The most immediate response, if a bear enters your camp, should be as follows:
– Never run. This marks you out as prey and the bear is likely to chase and attack you.
– Avoid any sudden movements. Keep your motions slow, calm, and deliberate.
– Lift babies and small children off the ground, so they don’t look like prey.
– Make lots of noise (bang pots and pans) to make yourself sound scary.
– Wave your arms above your head to make yourself look scary.
– Be careful not to cut off or corner the bear; leave as many escape routes as possible.
– Stand upwind of the animal, so that it can tell that you’re human (not regular prey).

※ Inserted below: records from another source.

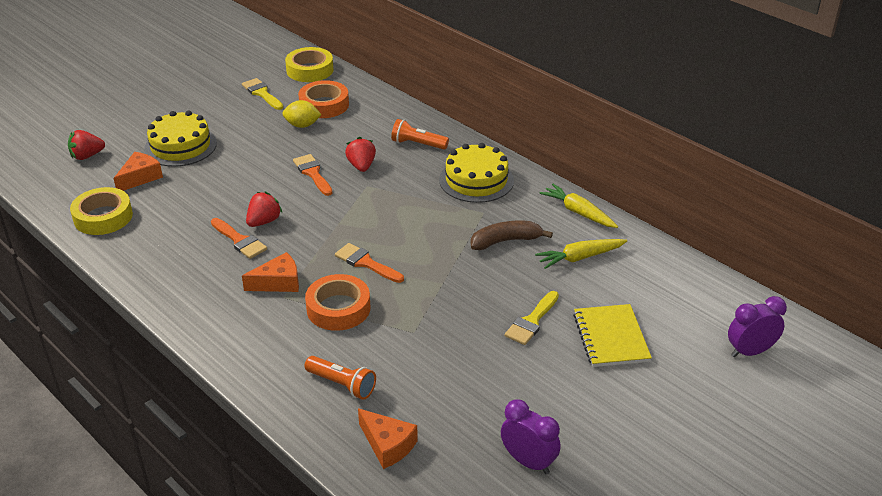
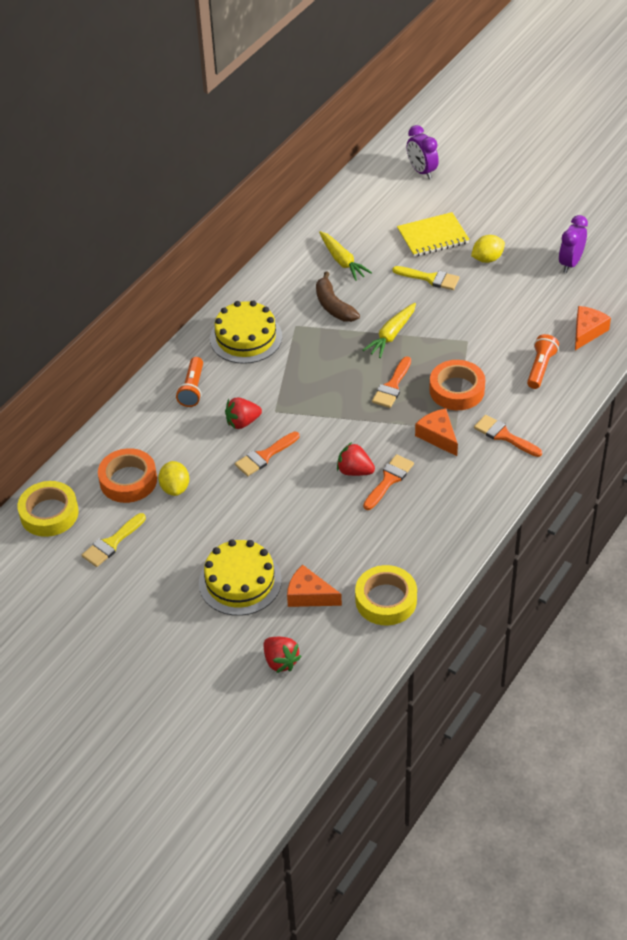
camera: 100 degrees left, 10 degrees up
(252, 331) = (504, 436): none -> orange brush
(557, 379) = (487, 259): none -> yellow lemon
(578, 212) = (279, 268): yellow carrot -> yellow carrot (391, 335)

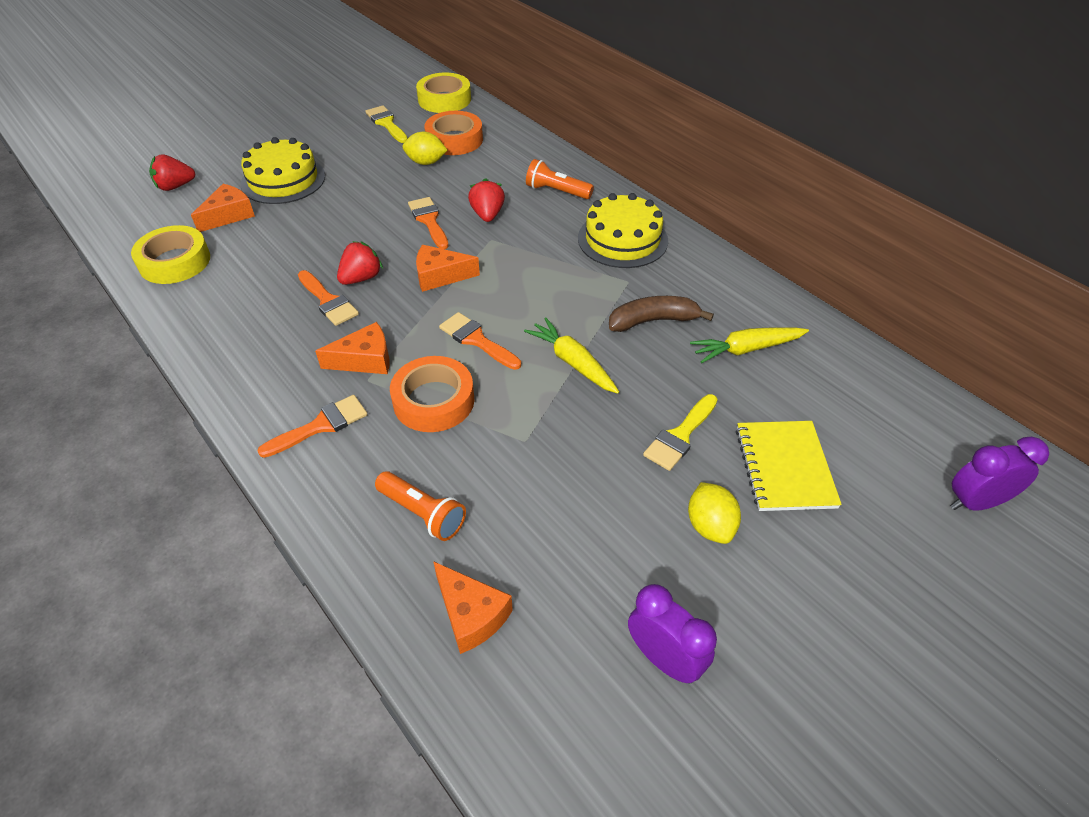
camera: 105 degrees right, 0 degrees up
(332, 426) = (440, 276): none -> orange cheese

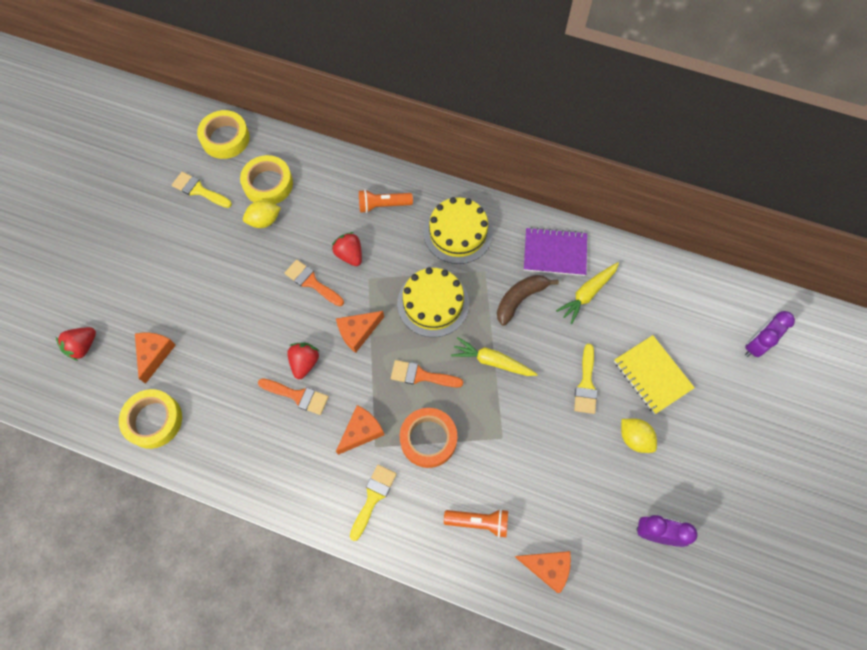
camera: 30 degrees left, 20 degrees up
(283, 180) = (166, 295): yellow cake -> yellow cake (433, 303)
(321, 425) = (373, 497): orange brush -> yellow brush
(454, 140) = (268, 184): orange tape -> yellow tape
(729, 297) = (555, 253): none -> purple notebook

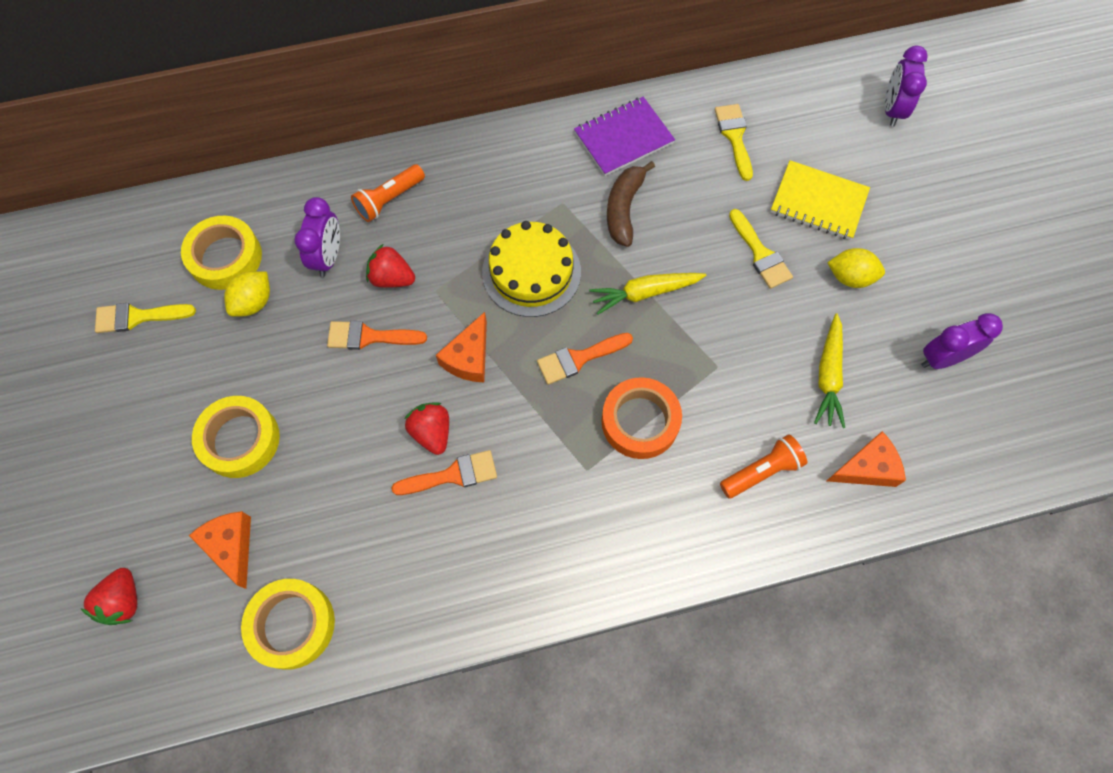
camera: 35 degrees left, 0 degrees up
(225, 138) = (126, 236): yellow tape -> yellow tape (240, 440)
(323, 219) = (328, 257): none -> purple clock
(361, 431) = (559, 464): orange cheese -> none
(373, 497) = (628, 526): yellow brush -> yellow brush (734, 137)
(458, 232) = (500, 179): yellow cake -> none
(587, 294) = (690, 160): yellow carrot -> yellow carrot (828, 375)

Prevention Is Highly Encouraged
The one tactic that definitely works is avoidance. Just stay well away from bears of all kinds, but particularly grizzlies. The truth is that grizzly bears have no special love for humans. They have been known to eat people, but they’d rather stick to their usual prey. Most attacks only happen because the bear feels threatened.
Try not to be too silent as you move through the forest. On blind corners and in thick areas of trees, rustle the branches, talk out loud, tread heavily; this is usually enough to alert a bear and send them running in the other direction. If you chance upon an animal carcass, move away from it quickly and never approach bear cubs. Do not travel solo unless absolutely necessary.
In the Unlikely Event of a Full Attack
As mentioned, grizzly attacks are quite rare, but they do happen. Often, they could have been avoided with the right knowledge. If you encounter a bear and the animal spots you and doesn’t automatically wander away, you need to show it that you aren’t a threat or prey. The way to do this is to stay calm and back away slowly.
Speak softly, in a calm tone. This will indicate that you’re not a territorial rival. You are conceding to the bear and telling it that you don’t want to fight. Be careful not to turn your back on the animal and do not run. This will prompt an attack. Avoid staring too intently into its eyes, as this is a sign of aggression. You will know if the bear plans to charge because its ears will lower and so will its entire head.
The only helpful course of action if a bear charges is to instantly lie face down on the floor. Cover your head with your arms and shoulders to protect your skull and lie completely still. You need to convince the bear that it has killed and neutralized the threat that it thought you were posing. The bear will likely bite and claw you, but you must stay still. It could save your life.
If it becomes clear, however, that the bear is not going to leave, then it probably plans to eat you. Now is the time to fight for your life with everything that you have. A knife, a rock, a sharp stick, even your fingernails can all be a weapon if you apply enough force. Focus on the eyes and the nose and attack as hard as possible. It will be your last chance.